** Start Given text **

Anna: *Big Sigh*  Well... I guess Satan isn't dead yet.

Me: Huh?

Anna: Satan. He's not dead yet. Because I'm sick. If he was dead, I wouldn't be sick anymore. You know... that whole fire thing...?

Me: Lake of fire?

Anna: Yeah, that. I guess we'll know he is there when we aren't sick any more.

Me: Um. Yes. Something like that. Jesus is with us right now, though, and that's what matters.

Anna: Yeah. I know. Mom? I am glad that Jesus is in my heart. But I wish Satan would get out of my feet. Where is he anyway? Like in a bone or something?

Me: Uh... no. Not exactly (take a moment to explain the concept of metaphors, victory, and how there isn't actually a miniature Jesus in her blood-pumping heart, etc, etc)

Anna: Oooooh. I always wondered how there were so many Jesus' in all of our hearts but really only one. Jesus is pretty cool.
And Mom? I am thankful. I am glad that Jesus died on the cross. And I know he is here with me. And I know someday I won't be sick ever again. That makes it all better.

Oh my goodness. How on earth to respond to all of these thoughts in my 5 year olds' brain?!
I love this girl.
I love that she accepts without abandon - not without question - but with true child-like faith.
I love that she has grasped what so many adults struggle to understand - the simple truth that "in this world we may have trouble, but take heart! He has overcome the world."

I love this girl. And her theology - it may not be spot on, but the heart and faith are there. And I'm sure God likes to laugh now and then, anyway.

** End Given text **
** Start Data rows **

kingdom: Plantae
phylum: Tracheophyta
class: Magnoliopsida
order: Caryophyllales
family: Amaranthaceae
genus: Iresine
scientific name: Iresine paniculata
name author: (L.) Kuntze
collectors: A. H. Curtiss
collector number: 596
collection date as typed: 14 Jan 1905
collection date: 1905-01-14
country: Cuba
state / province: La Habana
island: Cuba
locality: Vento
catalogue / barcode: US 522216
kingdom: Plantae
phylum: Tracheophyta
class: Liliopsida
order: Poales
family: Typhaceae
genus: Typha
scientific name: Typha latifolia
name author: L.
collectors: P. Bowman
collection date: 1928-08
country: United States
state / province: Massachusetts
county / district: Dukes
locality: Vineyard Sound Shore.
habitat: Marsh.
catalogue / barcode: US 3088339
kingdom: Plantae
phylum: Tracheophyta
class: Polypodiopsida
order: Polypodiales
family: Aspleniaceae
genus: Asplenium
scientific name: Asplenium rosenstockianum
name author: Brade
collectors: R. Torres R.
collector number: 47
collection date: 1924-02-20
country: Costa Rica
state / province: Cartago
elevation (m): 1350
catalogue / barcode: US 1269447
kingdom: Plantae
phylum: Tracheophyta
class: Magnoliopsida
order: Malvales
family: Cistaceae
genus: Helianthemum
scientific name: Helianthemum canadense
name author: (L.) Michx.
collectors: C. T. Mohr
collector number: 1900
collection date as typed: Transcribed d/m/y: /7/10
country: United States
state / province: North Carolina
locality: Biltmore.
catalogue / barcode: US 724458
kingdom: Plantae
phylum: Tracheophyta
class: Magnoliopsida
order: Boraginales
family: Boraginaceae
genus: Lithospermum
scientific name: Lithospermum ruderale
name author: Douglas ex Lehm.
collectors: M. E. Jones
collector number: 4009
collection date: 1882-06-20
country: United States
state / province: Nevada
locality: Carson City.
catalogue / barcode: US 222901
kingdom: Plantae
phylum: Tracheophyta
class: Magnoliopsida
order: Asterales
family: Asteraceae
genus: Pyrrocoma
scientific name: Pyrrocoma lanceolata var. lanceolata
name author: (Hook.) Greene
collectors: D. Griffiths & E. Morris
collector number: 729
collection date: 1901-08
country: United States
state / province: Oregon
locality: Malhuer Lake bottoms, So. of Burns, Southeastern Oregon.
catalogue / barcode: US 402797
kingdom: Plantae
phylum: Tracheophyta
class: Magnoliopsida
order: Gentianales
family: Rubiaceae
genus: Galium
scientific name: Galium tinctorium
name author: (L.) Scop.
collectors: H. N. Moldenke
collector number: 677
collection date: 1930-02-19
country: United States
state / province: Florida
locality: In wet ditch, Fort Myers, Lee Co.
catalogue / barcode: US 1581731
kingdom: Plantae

** End Data rows **

Challenges |
(A) Answer these questions from the conversation with Anna:
(i) What does Anna wish Satan would get out of?
(ii) How old is Anna?
(iii) What is the mother sure God likes to do now and then?
(B) Does each statement agree with the conversation with Anna? Answer yes or no and quote the words that decide it.
(i) Anna says she is glad that Jesus is in her heart.
(ii) The mother says Anna accepts things without question.
(iii) Anna wonders whether Satan might be in a bone.
The listing has no connection to the conversation with Anna.

Answers given |
(A)
(i) Her feet.
(ii) Five years old.
(iii) Laugh.

(B)
(i) Yes: "I am glad that Jesus is in my heart."
(ii) No: "she accepts without abandon - not without question"
(iii) Yes: "Like in a bone or something?"